See this mind-map or this org-mode file for a more detailed order of book's parts and chapters.
Generally speaking, I am very interested in comparisons of the abilities of theories, methodologies, programming languages, algorithms, and concrete implementations to solve problems encountered in practice. This book presents a fair amount of such comparisons.
(And yes that is used to compare WL/Mathematica and R.)
This book is for the smart and audacious. (Definitely not for dummies…)
The reader is expected to have at least one fairly well developed relevant skill. Like the following.
- Programming ability.
- Mathematical maturity and reasoning abilities.
- Mathematical modeling abilities.
- Ability to express processes through equations and formulas.
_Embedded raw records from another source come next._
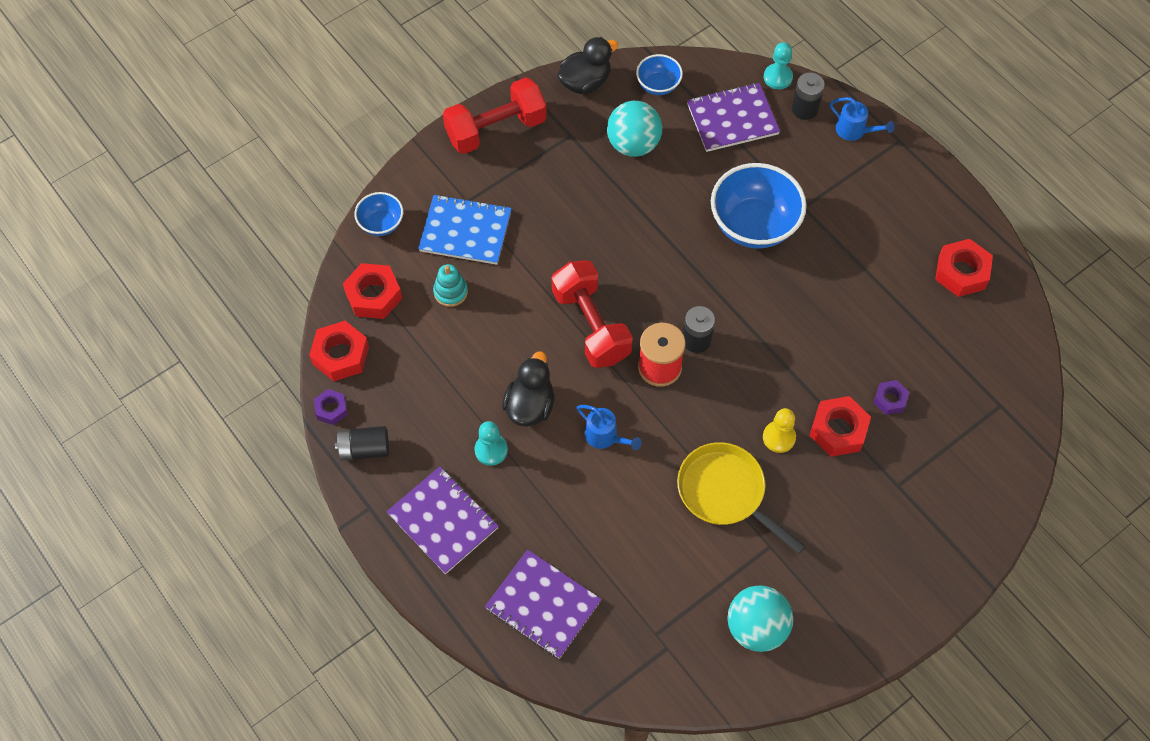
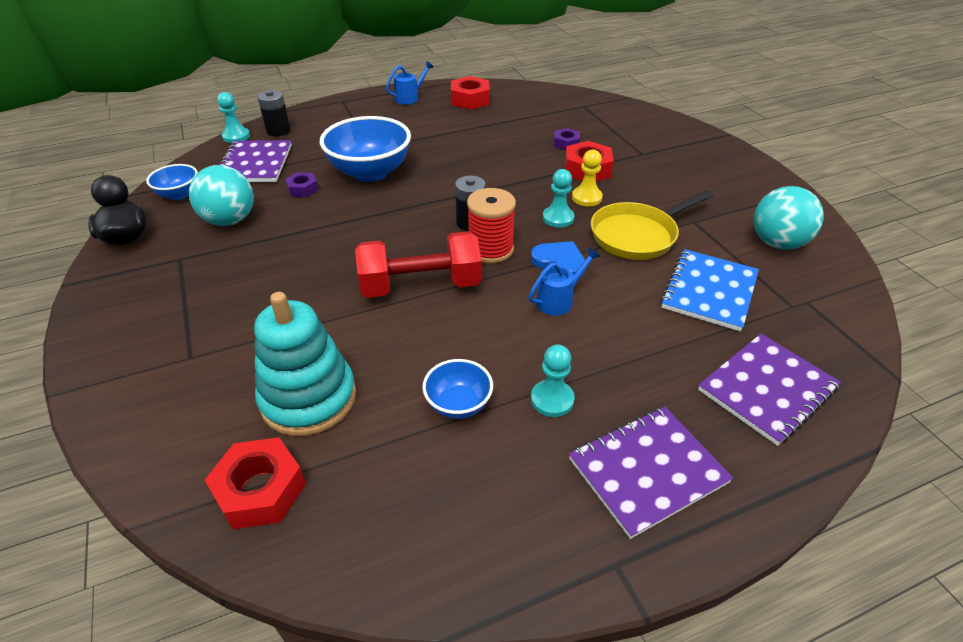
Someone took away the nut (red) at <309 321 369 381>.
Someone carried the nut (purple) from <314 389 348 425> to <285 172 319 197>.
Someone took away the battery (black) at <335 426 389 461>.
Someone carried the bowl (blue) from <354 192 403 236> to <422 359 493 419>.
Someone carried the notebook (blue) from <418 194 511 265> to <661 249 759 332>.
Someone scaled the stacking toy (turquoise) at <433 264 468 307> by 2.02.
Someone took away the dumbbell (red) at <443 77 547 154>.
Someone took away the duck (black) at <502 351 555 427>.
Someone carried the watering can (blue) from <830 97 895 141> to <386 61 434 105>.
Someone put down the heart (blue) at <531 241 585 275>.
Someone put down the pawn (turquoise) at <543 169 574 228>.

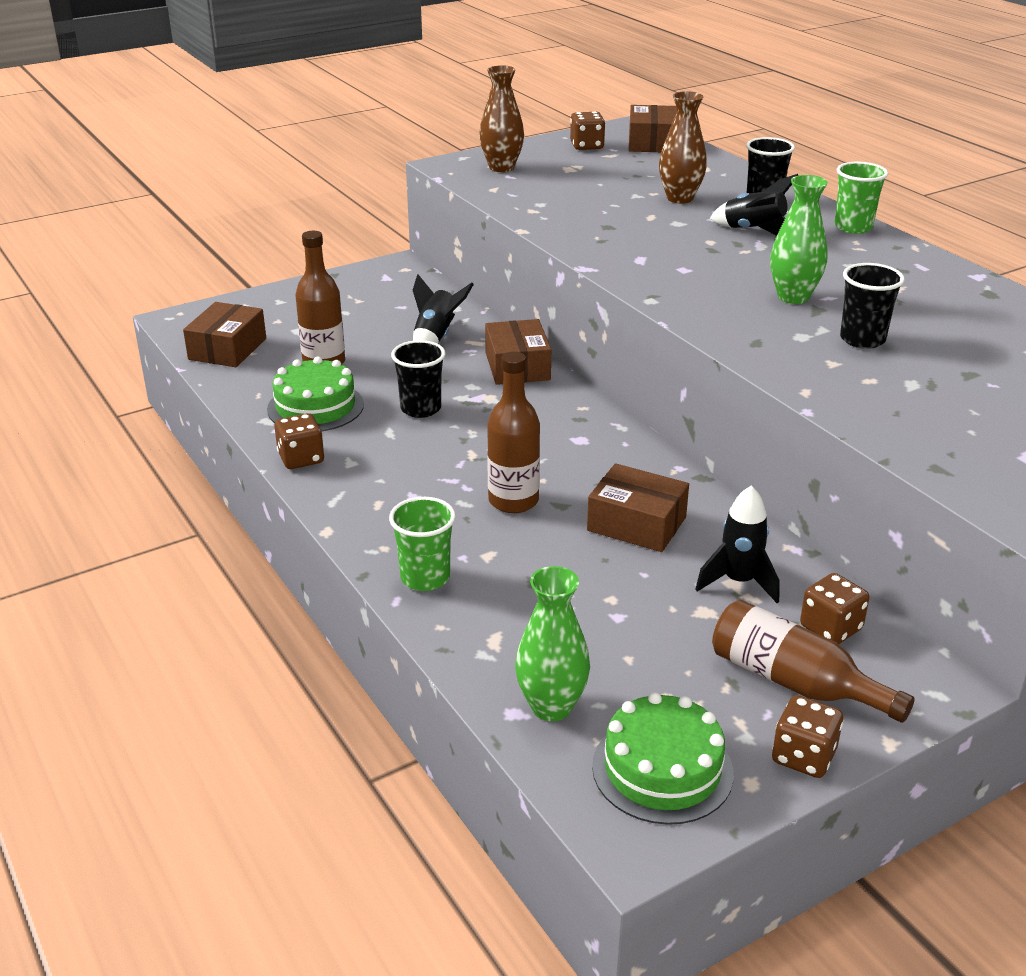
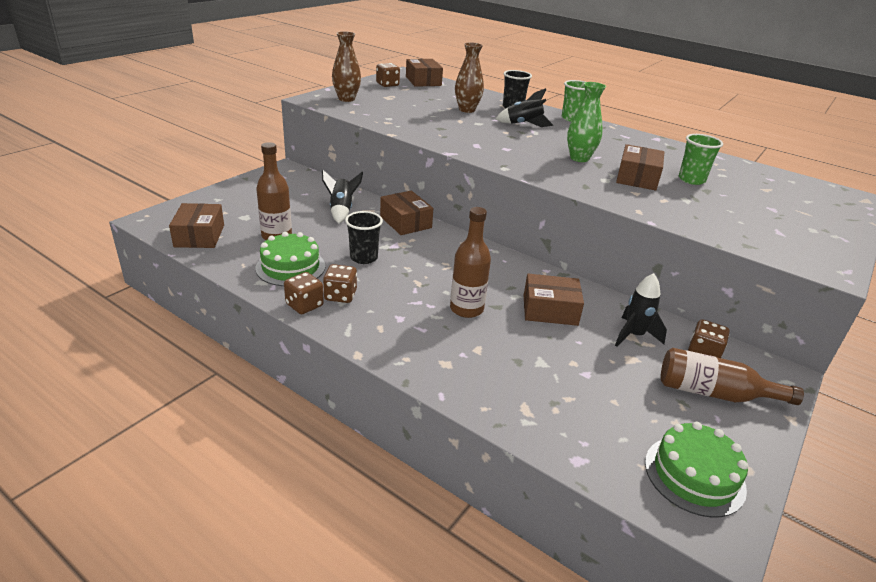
Someone carried the cup (green) from <389 497 456 591> to <679 134 723 185>.
Someone took away the vase (green) at <515 566 590 721>.
Someone carried the dice (brown) from <772 695 843 778> to <323 264 357 303>.
Someone swapped the cup (black) at <840 263 905 349> for the box (brown) at <616 144 664 191>.

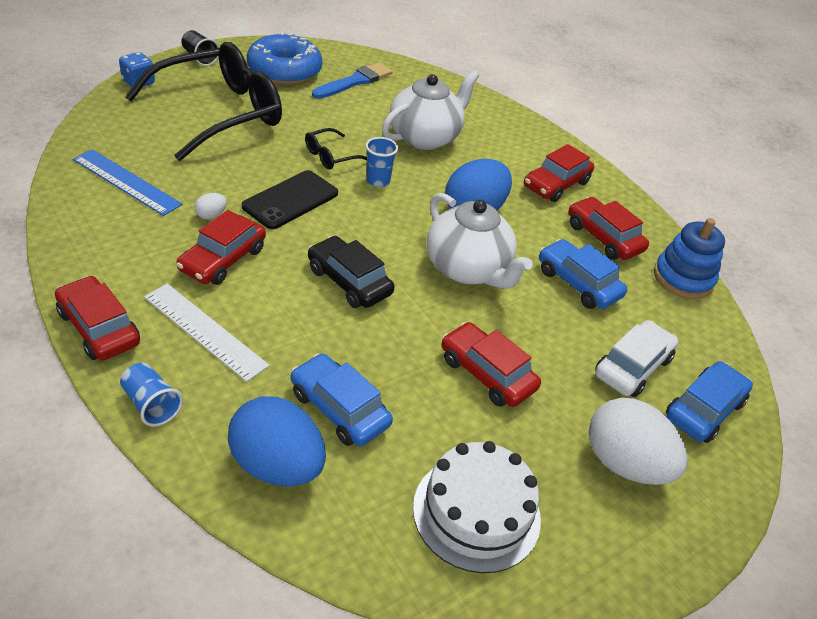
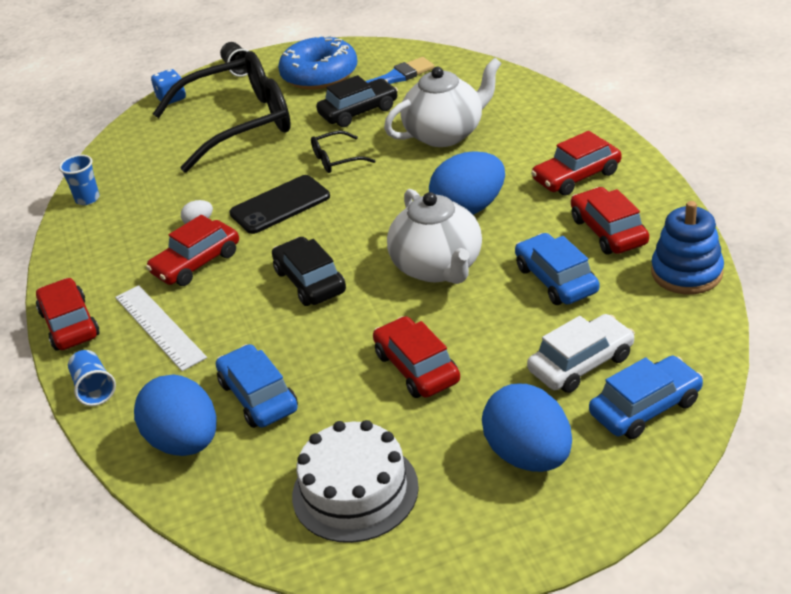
Someone took away the ruler (blue) at <73 149 182 216>.
Someone carried the cup (blue) from <365 137 398 187> to <59 154 100 205>.
Someone repainted the egg (white) at <589 398 688 485>, which became the egg (blue) at <482 384 572 472>.
Someone put down the car (black) at <316 75 398 127>.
- Systems operations knowledge.
- Strong Physics or Physical Sciences engineering background.
- Like Mechanical Engineering, Electrical Engineering, Chemical Engineering …
- (Software Engineering does not count here.)
We assume the reader is inquisitive and willing to jump into the water without knowing how to swim.
Most of the practical ML know-how projects are projects from MathematicaVsR at GitHub.
Many of the chapters were previously published in MathematicaForPrediction at WordPress or MathematicaForPrediction at GitHub.
This book outsources the detailed explanations of the core Machine Learning workflows to the book "Simplified Machine Learning Workflows", which from its part outsources the software architecture methods explanations to the book "Software Design Methods with Wolfram Language".
Here is a diagram that shows the dependencies between the books and code repositories:
Below is given a list of some videos with presentations of mine that discuss some of the topics in this book. The videos more relevant to this book are put on top.
-
"Exemplifying the Cultural Differences between Machine Learning and Statistics", (2016),
-
"Quantile Regression - Theory, Implementations, and Applications", (2014),
-
"Quantile Regression workflows", (2019),
-
"Using Keras in R", (2018),
-
"A Conversational Agent for Neural Networks: Construction, Training and Utilization", (2018).
Anton Antonov
Windermere, Florida, USA
2019-07-15